O TRISTE FIM DE UM NEGACIONISTA

Escrevi hoje no Facebook que o coronavírus parece matar mais gente de esquerda do que de direita, pelo menos entre as pessoas mais conhecidas.

Um amigo gaúcho que mora no Rio me mandou a seguinte informação. Um médico carioca, conhecido entre os amigos como negacionista, reproduzia no Facebook tudo o que desinformava sobre a pandemia.

O médico publicava estatísticas ditas alternativas, contestava comparações do Brasil com outros países (para dizer que aqui estava tudo bem), recomendava a cloroquina de Bolsonaro e debochava dos que temiam a pandemia.

Não era da linha de frente em um hospital, mas dava o carteiraço de médico para propagar tudo na contramão da ciência.

O sujeito só não chegava ao ponto de divulgar as frases da família Bolsonaro. Era um bolsonarista sem coragem de assumir publicamente sua preferência.

Pois meu amigo informa que esse sujeito morreu de Covid-19 na semana passada num hospital chique do Rio.

No dia seguinte, quem fosse olhar o perfil do homem no Facebook não acharia uma linha sobre o que ele publicou contestando as informações sobre a peste que o matou.

Apagaram tudo. Quem fez o serviço? Talvez um familiar ou um amigo que sabia como acessar o perfil.

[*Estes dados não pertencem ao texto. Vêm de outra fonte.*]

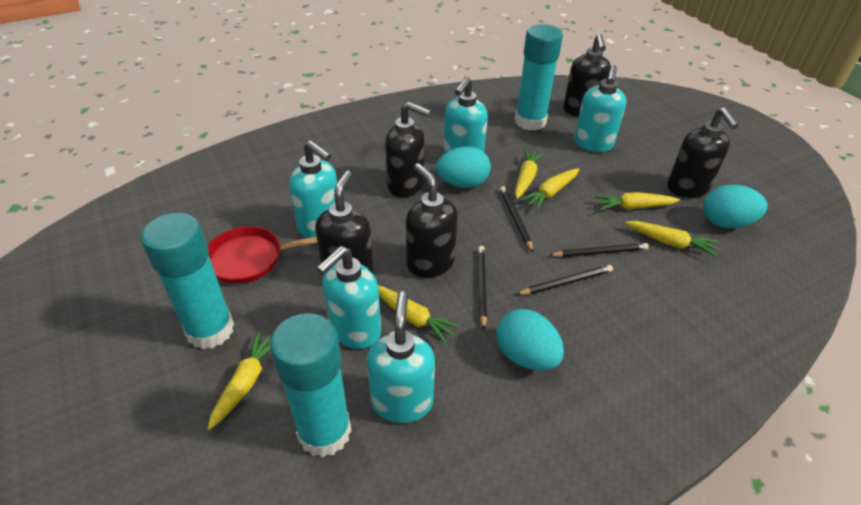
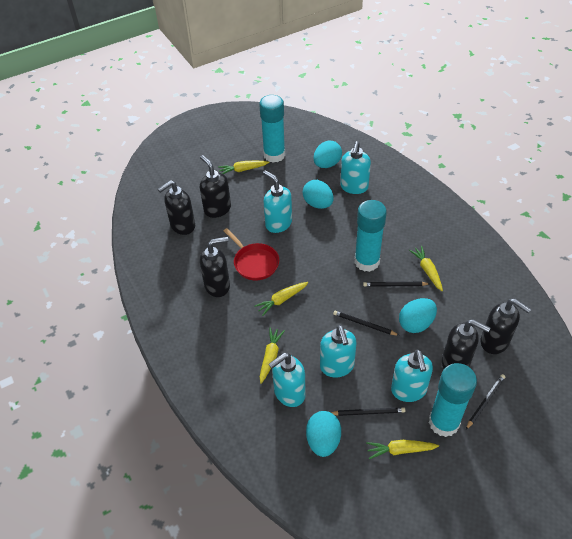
turquoise egg: 3 -> 4
yellow carrot: 6 -> 5

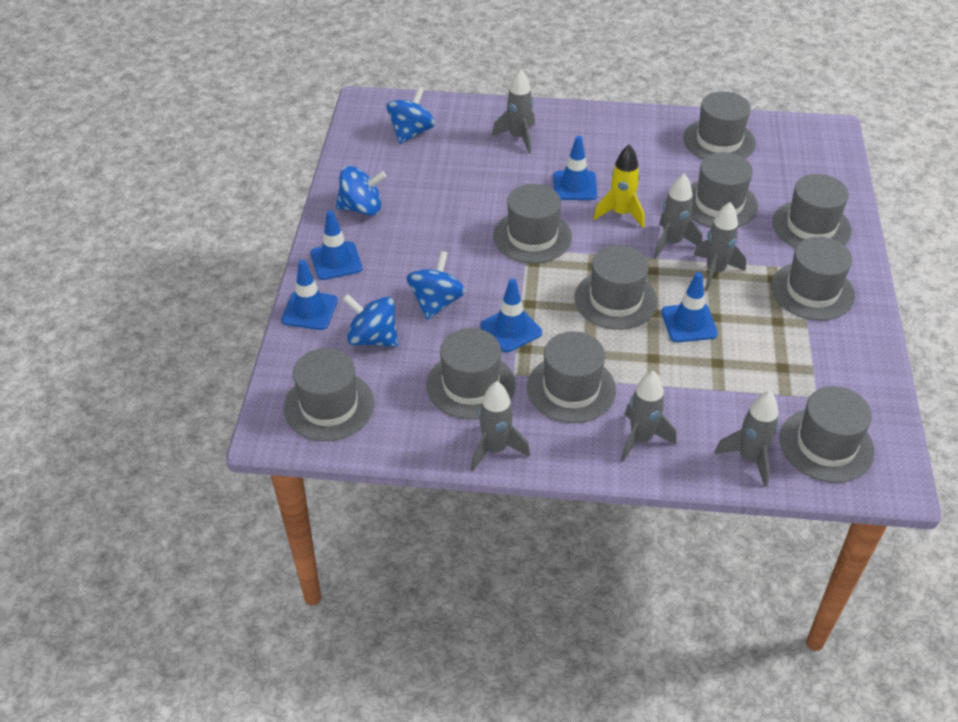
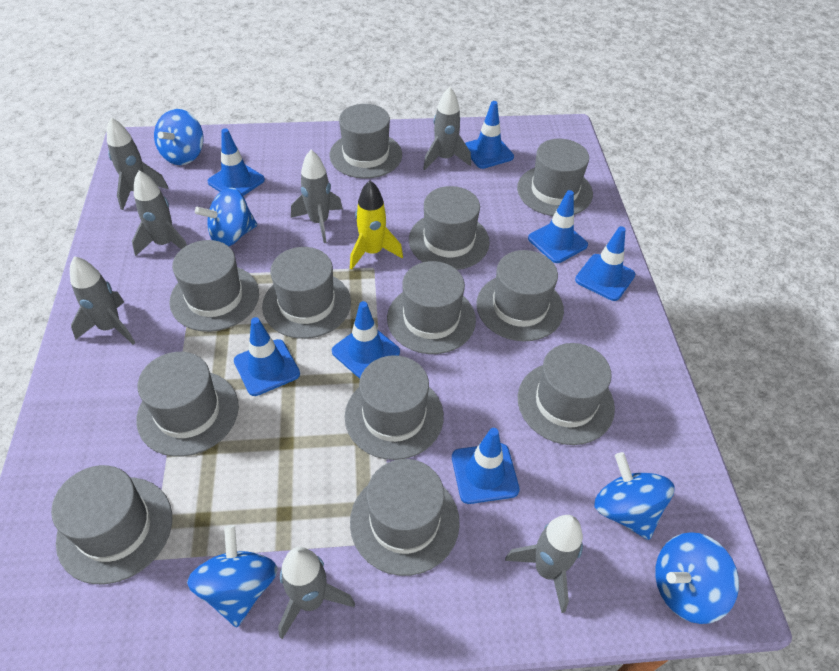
blue spinning top: 4 -> 5
blue traffic cone: 5 -> 7
grey hat: 10 -> 12
grey rocket: 6 -> 7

E a grande dúvida é esta: o homem decidiu, ao adoecer, que seus arquivos deveriam ser eliminados se ele morresse, ou alguém teve a preocupação de livrá-lo espontaneamente de incômodos depois de morto?

Porque há um detalhe: as postagens sobre a pandemia, com uma sequência diária de textos e números, foram mantidas no perfil enquanto ele estava vivo.

O homem morreu e tudo desapareceu. Não se trata de ficção. É uma história muito verdadeira, que ouvi pelo telefone no início da tarde.

O médico negacionista, de quase 70 anos, era famoso entre os conhecidos, inclusive os de esquerda, como um radical antiesquerdista e pretensamente nacionalista. Diziam que era um bom médico.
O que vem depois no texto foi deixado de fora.